И я… Ну, я разваливался на части. Но я был также единственным, кто остался, чтобы собрать осколки.

- Мы собираемся выяснить это, - объявил я всей комнате. – Теперь я здесь. И мы вместе. Это все, что имеет значение.

Шарлотта кивнула и начала пятиться из комнаты.

- Милая, - позвала я, и ее печальный взгляд поднялся на меня. – Спасибо, - прошептала я.

Она снова кивнула и начала закрывать дверь.

Мое тело кричало, чтобы я остановил ее.

Попросил ее остаться.

Чтобы затащить ее в темноту и облегчить наши сердца.

Но, судя по мертвой хватке Трэвиса на моей шее, моему сыну нужно было какое-то время побыть с отцом на свету.

- Не уходи далеко, - сказал я ей.

Она перевела взгляд на Трэвиса. – Я не смогла бы, даже если бы попыталась.

- Шарлотта, - выдохнул я извиняющимся тоном.

Она изобразила улыбку. – Я посмотрю, что можно приготовить на ужин. – Она помолчала, а потом добавила. – Для всех нас.

Дверь за ее спиной тихо щелкнула.

Мое тело обмякло из-за странной смеси облегчения и поражения.

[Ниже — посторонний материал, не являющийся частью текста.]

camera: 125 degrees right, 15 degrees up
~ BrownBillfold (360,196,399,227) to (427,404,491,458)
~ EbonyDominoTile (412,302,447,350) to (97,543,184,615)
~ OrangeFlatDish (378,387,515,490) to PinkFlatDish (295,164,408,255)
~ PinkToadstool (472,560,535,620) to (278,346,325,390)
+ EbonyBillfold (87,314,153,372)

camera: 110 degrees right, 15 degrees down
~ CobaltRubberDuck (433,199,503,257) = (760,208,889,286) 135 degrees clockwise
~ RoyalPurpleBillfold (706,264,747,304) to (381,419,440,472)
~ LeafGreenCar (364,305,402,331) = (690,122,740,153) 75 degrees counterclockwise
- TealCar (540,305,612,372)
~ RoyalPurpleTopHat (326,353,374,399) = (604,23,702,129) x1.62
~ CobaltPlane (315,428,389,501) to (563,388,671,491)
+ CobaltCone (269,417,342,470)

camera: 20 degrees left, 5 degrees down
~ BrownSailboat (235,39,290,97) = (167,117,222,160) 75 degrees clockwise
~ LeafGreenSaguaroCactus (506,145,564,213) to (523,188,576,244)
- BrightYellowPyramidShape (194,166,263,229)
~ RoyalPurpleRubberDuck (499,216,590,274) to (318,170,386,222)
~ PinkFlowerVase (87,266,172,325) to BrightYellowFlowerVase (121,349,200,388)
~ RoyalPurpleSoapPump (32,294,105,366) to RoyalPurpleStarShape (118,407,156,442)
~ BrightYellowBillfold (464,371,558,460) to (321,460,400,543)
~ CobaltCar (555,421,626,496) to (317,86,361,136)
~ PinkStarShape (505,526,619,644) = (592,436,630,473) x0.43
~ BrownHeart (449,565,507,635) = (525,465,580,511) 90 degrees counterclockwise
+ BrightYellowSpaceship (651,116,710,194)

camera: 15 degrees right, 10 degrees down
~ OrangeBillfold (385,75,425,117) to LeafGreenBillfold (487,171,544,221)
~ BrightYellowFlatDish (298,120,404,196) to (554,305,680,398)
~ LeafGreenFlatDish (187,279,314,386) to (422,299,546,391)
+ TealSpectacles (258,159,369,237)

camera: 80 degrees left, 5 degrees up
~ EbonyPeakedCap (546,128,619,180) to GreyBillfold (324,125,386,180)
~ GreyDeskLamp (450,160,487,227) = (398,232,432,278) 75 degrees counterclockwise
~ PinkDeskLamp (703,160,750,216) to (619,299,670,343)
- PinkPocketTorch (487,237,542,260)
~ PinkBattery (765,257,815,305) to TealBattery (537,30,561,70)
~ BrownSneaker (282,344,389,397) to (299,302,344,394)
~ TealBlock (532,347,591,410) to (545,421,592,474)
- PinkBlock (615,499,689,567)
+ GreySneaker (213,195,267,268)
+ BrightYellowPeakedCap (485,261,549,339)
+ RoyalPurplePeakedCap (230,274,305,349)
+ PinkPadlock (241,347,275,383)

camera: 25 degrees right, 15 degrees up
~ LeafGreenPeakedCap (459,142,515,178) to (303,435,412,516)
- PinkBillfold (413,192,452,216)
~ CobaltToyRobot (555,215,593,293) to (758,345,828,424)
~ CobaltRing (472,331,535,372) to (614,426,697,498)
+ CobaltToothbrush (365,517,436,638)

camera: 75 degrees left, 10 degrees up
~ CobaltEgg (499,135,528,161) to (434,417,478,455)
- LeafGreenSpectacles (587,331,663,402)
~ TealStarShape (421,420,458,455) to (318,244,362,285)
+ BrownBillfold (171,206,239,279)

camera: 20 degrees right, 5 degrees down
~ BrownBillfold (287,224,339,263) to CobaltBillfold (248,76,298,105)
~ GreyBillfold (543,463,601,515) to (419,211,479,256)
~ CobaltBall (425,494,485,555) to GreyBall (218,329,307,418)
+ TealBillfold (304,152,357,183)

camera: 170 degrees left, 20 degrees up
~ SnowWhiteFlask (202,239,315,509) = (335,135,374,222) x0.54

- Папа, - прошептала Ханна, похлопывая меня по бедру.

Я посмотрел на нее сверху вниз. – Да?

Широко раскрыв глаза, она покачала головой. – Знаешь что? В новой комнате Трэвиса нет телевизора.

- Во всем доме нет телевизора, - пожаловался Трэвис.

Я прижал руку к сердцу и театрально воскликнул. – О Боже, скажи, что это не так!

Трэвис нахмурился.

Ханна хихикнула.

И я улыбнулся, потому что, несмотря на то, что наши жизни были в руинах, в этот момент, с Трэвисом справа от меня и Ханной слева, все было правильно.